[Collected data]
_____

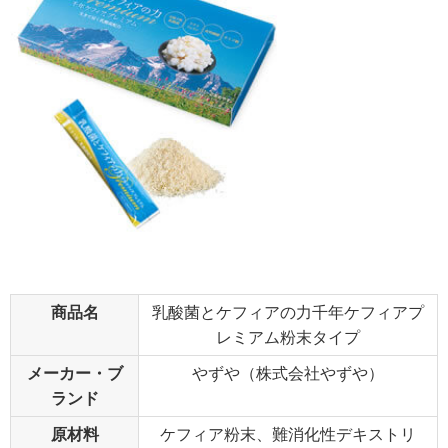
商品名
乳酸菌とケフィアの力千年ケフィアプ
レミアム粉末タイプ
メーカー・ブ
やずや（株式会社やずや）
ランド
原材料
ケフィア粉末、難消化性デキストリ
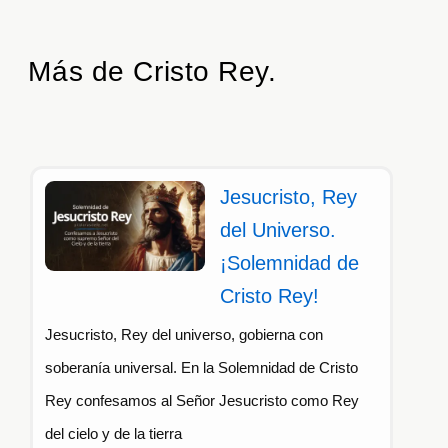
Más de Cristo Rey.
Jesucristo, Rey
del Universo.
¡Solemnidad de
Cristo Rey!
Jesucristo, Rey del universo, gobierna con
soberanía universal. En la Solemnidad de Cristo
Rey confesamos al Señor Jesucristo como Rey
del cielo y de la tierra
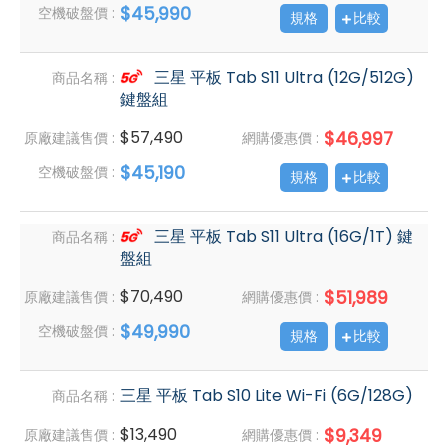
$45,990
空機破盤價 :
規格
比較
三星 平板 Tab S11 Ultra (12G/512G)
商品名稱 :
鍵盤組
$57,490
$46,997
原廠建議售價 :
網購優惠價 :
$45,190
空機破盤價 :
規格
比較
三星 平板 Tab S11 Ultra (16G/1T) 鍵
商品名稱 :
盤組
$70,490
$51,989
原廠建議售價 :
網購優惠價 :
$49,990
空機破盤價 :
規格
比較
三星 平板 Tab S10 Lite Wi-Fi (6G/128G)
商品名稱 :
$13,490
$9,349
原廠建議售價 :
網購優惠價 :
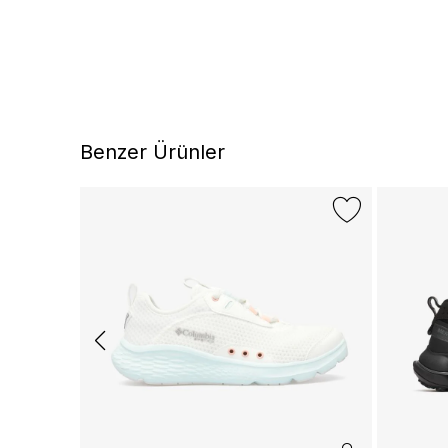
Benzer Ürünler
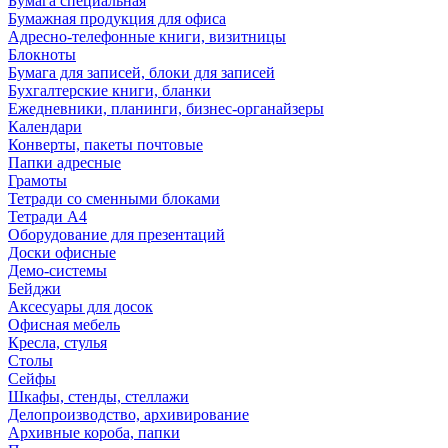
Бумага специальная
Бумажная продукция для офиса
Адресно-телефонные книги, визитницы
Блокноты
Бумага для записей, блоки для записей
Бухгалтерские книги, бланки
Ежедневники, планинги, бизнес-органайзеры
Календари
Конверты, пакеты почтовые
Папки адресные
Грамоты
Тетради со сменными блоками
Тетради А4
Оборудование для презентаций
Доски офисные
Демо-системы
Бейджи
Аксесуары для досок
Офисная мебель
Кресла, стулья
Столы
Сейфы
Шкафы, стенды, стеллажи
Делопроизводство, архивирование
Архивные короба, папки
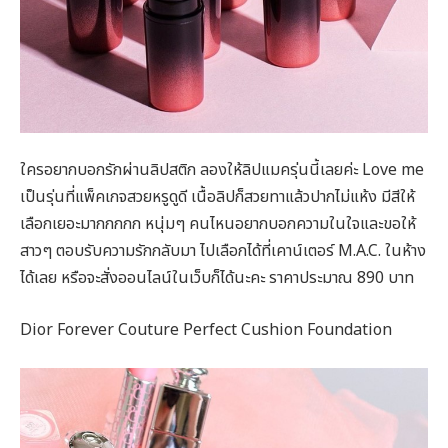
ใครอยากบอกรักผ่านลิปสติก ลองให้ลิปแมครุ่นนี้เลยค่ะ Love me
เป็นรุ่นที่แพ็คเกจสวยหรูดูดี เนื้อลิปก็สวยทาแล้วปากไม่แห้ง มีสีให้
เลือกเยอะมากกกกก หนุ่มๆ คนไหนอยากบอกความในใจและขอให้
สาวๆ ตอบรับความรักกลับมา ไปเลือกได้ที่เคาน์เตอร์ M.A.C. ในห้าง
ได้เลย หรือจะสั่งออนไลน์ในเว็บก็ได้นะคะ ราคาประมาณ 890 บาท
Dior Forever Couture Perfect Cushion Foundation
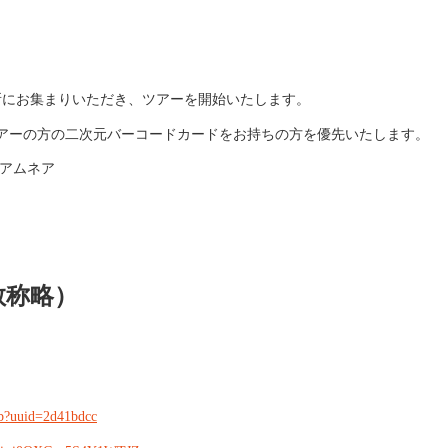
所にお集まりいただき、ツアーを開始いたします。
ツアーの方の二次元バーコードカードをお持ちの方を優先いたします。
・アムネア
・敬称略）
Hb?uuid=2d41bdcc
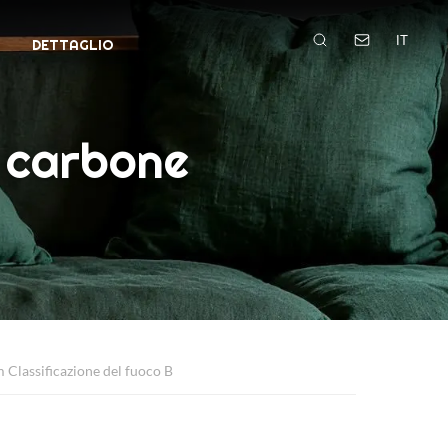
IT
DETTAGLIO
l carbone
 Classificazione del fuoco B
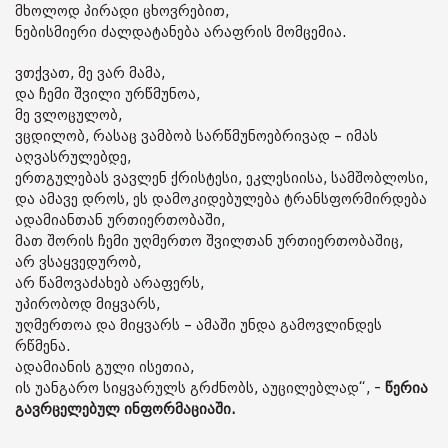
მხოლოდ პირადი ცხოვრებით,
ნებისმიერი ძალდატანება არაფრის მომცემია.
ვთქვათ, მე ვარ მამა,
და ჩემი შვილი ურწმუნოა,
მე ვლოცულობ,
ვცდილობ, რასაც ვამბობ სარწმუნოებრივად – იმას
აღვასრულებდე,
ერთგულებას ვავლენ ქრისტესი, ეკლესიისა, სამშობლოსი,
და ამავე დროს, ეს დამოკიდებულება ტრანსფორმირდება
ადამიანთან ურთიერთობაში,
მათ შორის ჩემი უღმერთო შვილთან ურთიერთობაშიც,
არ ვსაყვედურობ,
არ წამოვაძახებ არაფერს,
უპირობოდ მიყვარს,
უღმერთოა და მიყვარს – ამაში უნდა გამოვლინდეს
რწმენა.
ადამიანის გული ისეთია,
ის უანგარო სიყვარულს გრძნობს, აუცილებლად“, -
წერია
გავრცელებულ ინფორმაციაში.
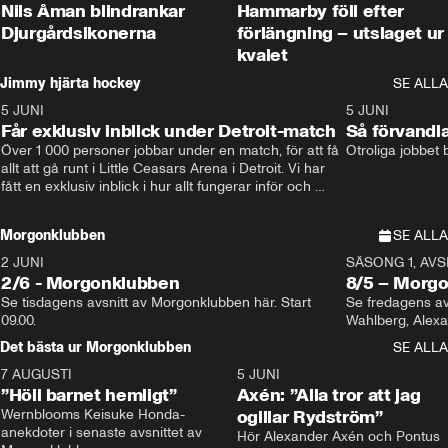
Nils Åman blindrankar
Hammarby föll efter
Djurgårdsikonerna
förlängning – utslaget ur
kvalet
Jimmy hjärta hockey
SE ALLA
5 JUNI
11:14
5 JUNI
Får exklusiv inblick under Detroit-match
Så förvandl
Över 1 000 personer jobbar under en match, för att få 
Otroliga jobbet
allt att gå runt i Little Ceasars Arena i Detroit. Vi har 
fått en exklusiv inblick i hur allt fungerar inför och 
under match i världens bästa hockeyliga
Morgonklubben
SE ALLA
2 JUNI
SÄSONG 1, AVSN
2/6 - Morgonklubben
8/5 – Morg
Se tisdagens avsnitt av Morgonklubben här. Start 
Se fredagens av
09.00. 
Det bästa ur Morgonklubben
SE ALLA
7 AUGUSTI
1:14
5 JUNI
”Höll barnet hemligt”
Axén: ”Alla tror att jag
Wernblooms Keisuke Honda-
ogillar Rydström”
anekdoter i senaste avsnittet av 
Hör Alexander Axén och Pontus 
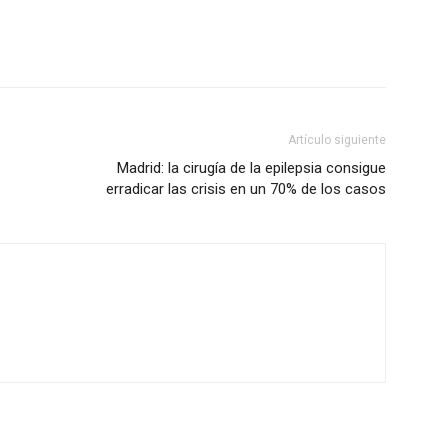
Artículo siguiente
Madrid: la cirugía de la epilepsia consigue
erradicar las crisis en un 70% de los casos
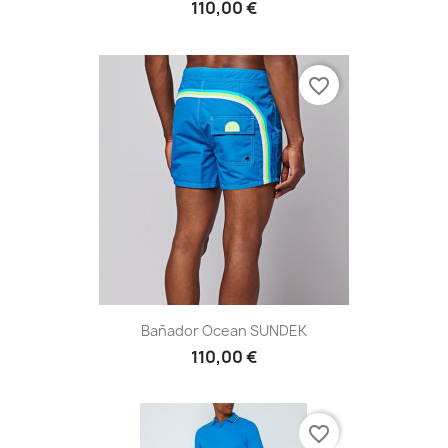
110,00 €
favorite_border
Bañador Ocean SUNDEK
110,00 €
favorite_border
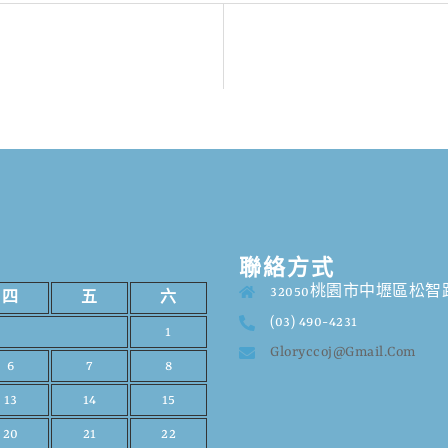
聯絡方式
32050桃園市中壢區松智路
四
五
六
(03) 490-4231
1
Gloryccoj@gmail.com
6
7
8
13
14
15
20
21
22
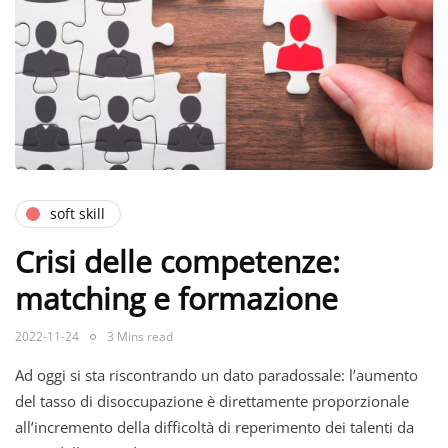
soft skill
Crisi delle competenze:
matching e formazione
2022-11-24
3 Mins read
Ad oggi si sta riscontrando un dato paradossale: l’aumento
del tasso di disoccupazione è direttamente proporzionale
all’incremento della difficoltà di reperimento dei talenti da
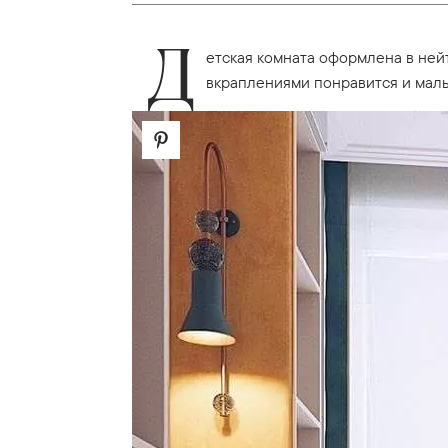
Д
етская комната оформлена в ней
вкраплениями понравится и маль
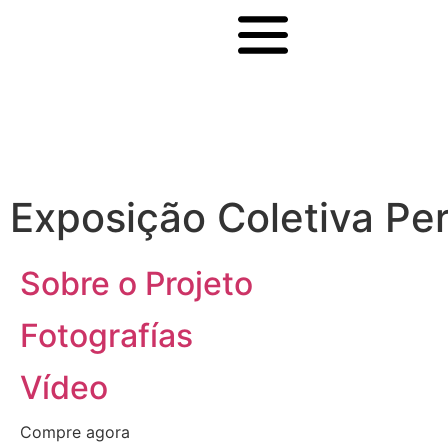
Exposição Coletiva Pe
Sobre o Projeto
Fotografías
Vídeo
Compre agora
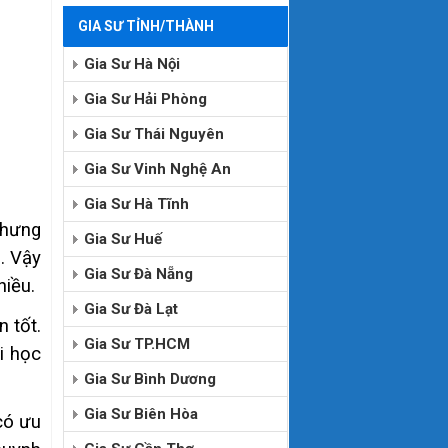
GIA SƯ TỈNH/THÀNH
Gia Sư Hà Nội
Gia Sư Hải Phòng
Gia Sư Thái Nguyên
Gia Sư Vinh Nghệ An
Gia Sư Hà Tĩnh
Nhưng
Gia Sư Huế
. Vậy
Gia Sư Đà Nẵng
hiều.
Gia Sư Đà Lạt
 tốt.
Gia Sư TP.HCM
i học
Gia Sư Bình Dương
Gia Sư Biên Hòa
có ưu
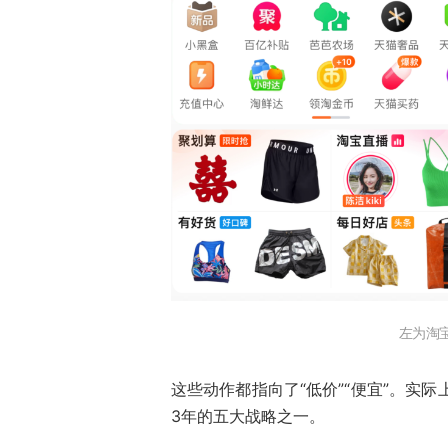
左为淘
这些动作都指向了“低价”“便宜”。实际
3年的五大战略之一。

_____

▸ EXERCISE GOAL
The records above need to be printed in full and exactly, without any of the pictures.

▸ RESULT BELOW
商品名
乳酸菌とケフィアの力千年ケフィアプ
レミアム粉末タイプ
メーカー・ブ
やずや（株式会社やずや）
ランド
原材料
ケフィア粉末、難消化性デキストリ
Más de Cristo Rey.
Jesucristo, Rey
del Universo.
¡Solemnidad de
Cristo Rey!
Jesucristo, Rey del universo, gobierna con
soberanía universal. En la Solemnidad de Cristo
Rey confesamos al Señor Jesucristo como Rey
del cielo y de la tierra
$45,990
空機破盤價 :
規格
比較
三星 平板 Tab S11 Ultra (12G/512G)
商品名稱 :
鍵盤組
$57,490
$46,997
原廠建議售價 :
網購優惠價 :
$45,190
空機破盤價 :
規格
比較
三星 平板 Tab S11 Ultra (16G/1T) 鍵
商品名稱 :
盤組
$70,490
$51,989
原廠建議售價 :
網購優惠價 :
$49,990
空機破盤價 :
規格
比較
三星 平板 Tab S10 Lite Wi-Fi (6G/128G)
商品名稱 :
$13,490
$9,349
原廠建議售價 :
網購優惠價 :
Benzer Ürünler
Бумага специальная
Бумажная продукция для офиса
Адресно-телефонные книги, визитницы
Блокноты
Бумага для записей, блоки для записей
Бухгалтерские книги, бланки
Ежедневники, планинги, бизнес-органайзеры
Календари
Конверты, пакеты почтовые
Папки адресные
Грамоты
Тетради со сменными блоками
Тетради А4
Оборудование для презентаций
Доски офисные
Демо-системы
Бейджи
Аксесуары для досок
Офисная мебель
Кресла, стулья
Столы
Сейфы
Шкафы, стенды, стеллажи
Делопроизводство, архивирование
Архивные короба, папки
ใครอยากบอกรักผ่านลิปสติก ลองให้ลิปแมครุ่นนี้เลยค่ะ Love me
เป็นรุ่นที่แพ็คเกจสวยหรูดูดี เนื้อลิปก็สวยทาแล้วปากไม่แห้ง มีสีให้
เลือกเยอะมากกกกก หนุ่มๆ คนไหนอยากบอกความในใจและขอให้
สาวๆ ตอบรับความรักกลับมา ไปเลือกได้ที่เคาน์เตอร์ M.A.C. ในห้าง
ได้เลย หรือจะสั่งออนไลน์ในเว็บก็ได้นะคะ ราคาประมาณ 890 บาท
Dior Forever Couture Perfect Cushion Foundation
所にお集まりいただき、ツアーを開始いたします。
ツアーの方の二次元バーコードカードをお持ちの方を優先いたします。
・アムネア
・敬称略）
Hb?uuid=2d41bdcc
IT
DETTAGLIO
l carbone
 Classificazione del fuoco B
მხოლოდ პირადი ცხოვრებით,
ნებისმიერი ძალდატანება არაფრის მომცემია.
ვთქვათ, მე ვარ მამა,
და ჩემი შვილი ურწმუნოა,
მე ვლოცულობ,
ვცდილობ, რასაც ვამბობ სარწმუნოებრივად – იმას
აღვასრულებდე,
ერთგულებას ვავლენ ქრისტესი, ეკლესიისა, სამშობლოსი,
და ამავე დროს, ეს დამოკიდებულება ტრანსფორმირდება
ადამიანთან ურთიერთობაში,
მათ შორის ჩემი უღმერთო შვილთან ურთიერთობაშიც,
არ ვსაყვედურობ,
არ წამოვაძახებ არაფერს,
უპირობოდ მიყვარს,
უღმერთოა და მიყვარს – ამაში უნდა გამოვლინდეს
რწმენა.
ადამიანის გული ისეთია,
ის უანგარო სიყვარულს გრძნობს, აუცილებლად“, -
წერია
გავრცელებულ ინფორმაციაში.
Nils Åman blindrankar
Hammarby föll efter
Djurgårdsikonerna
förlängning – utslaget ur
kvalet
Jimmy hjärta hockey
SE ALLA
5 JUNI
11:14
5 JUNI
Får exklusiv inblick under Detroit-match
Så förvandl
Över 1 000 personer jobbar under en match, för att få 
Otroliga jobbet
allt att gå runt i Little Ceasars Arena i Detroit. Vi har 
fått en exklusiv inblick i hur allt fungerar inför och 
under match i världens bästa hockeyliga
Morgonklubben
SE ALLA
2 JUNI
SÄSONG 1, AVSN
2/6 - Morgonklubben
8/5 – Morg
Se tisdagens avsnitt av Morgonklubben här. Start 
Se fredagens av
09.00. 
Det bästa ur Morgonklubben
SE ALLA
7 AUGUSTI
1:14
5 JUNI
”Höll barnet hemligt”
Axén: ”Alla tror att jag
Wernblooms Keisuke Honda-
ogillar Rydström”
anekdoter i senaste avsnittet av 
Hör Alexander Axén och Pontus 
Artículo siguiente
Madrid: la cirugía de la epilepsia consigue
erradicar las crisis en un 70% de los casos
110,00 €
favorite_border
Bañador Ocean SUNDEK
110,00 €
favorite_border
聯絡方式
32050桃園市中壢區松智路
四
五
六
(03) 490-4231
1
Gloryccoj@gmail.com
6
7
8
13
14
15
20
21
22
soft skill
Crisi delle competenze:
matching e formazione
2022-11-24
3 Mins read
Ad oggi si sta riscontrando un dato paradossale: l’aumento
del tasso di disoccupazione è direttamente proporzionale
all’incremento della difficoltà di reperimento dei talenti da
Д
етская комната оформлена в ней
вкраплениями понравится и маль
Exposição Coletiva Pe
Sobre o Projeto
Fotografías
Vídeo
Compre agora
GIA SƯ TỈNH/THÀNH
Gia Sư Hà Nội
Gia Sư Hải Phòng
Gia Sư Thái Nguyên
Gia Sư Vinh Nghệ An
Gia Sư Hà Tĩnh
Nhưng
Gia Sư Huế
. Vậy
Gia Sư Đà Nẵng
hiều.
Gia Sư Đà Lạt
 tốt.
Gia Sư TP.HCM
i học
Gia Sư Bình Dương
Gia Sư Biên Hòa
có ưu
左为淘
这些动作都指向了“低价”“便宜”。实际
3年的五大战略之一。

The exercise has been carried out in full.